• **Material for the task**:
● ● ●

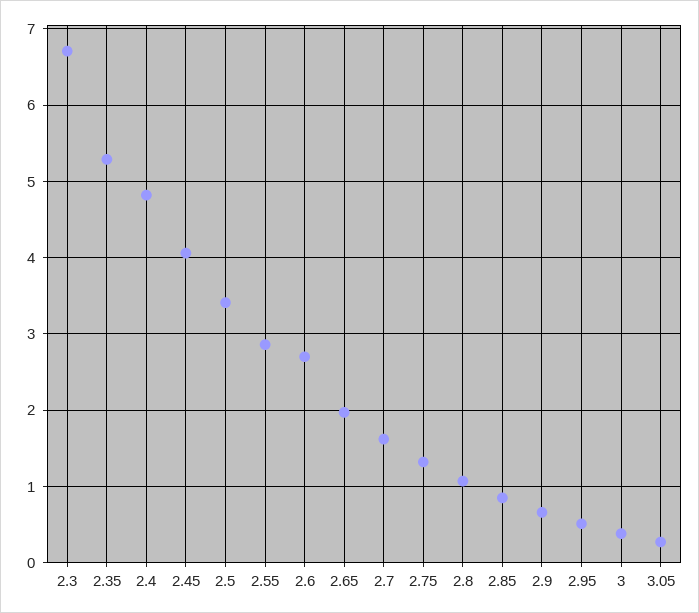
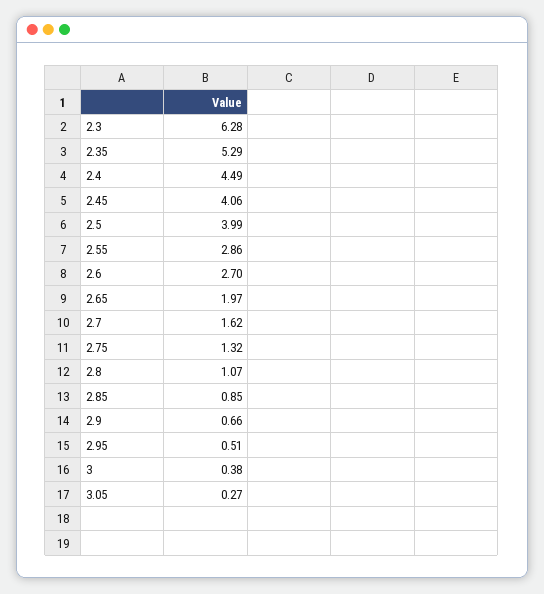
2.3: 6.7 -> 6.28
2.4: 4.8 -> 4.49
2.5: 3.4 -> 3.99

● ● ●

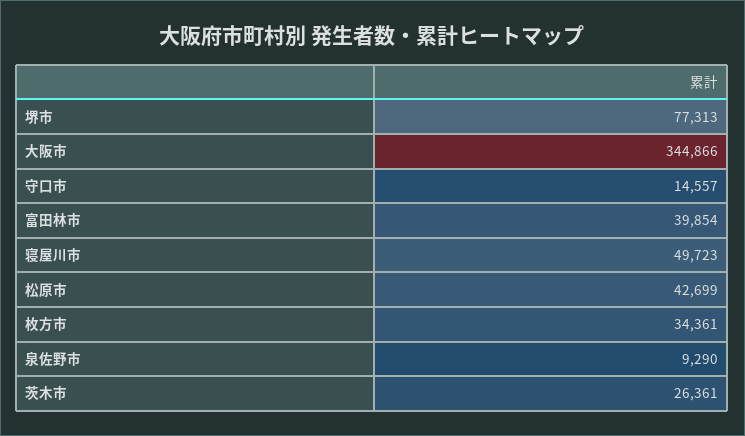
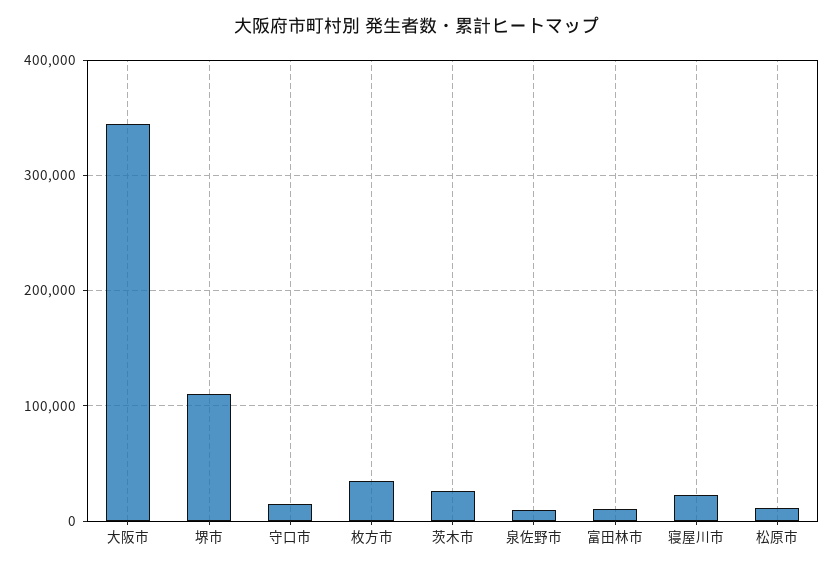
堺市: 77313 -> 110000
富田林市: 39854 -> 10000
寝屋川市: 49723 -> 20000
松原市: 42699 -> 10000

● ● ●

• **Task to complete**:
Above are the entries. Quote exactly the lines from the one bearing "富田林市: 39854 -> 10000" through the one bearing "松原市: 42699 -> 10000".

• **Reply**:
富田林市: 39854 -> 10000
寝屋川市: 49723 -> 20000
松原市: 42699 -> 10000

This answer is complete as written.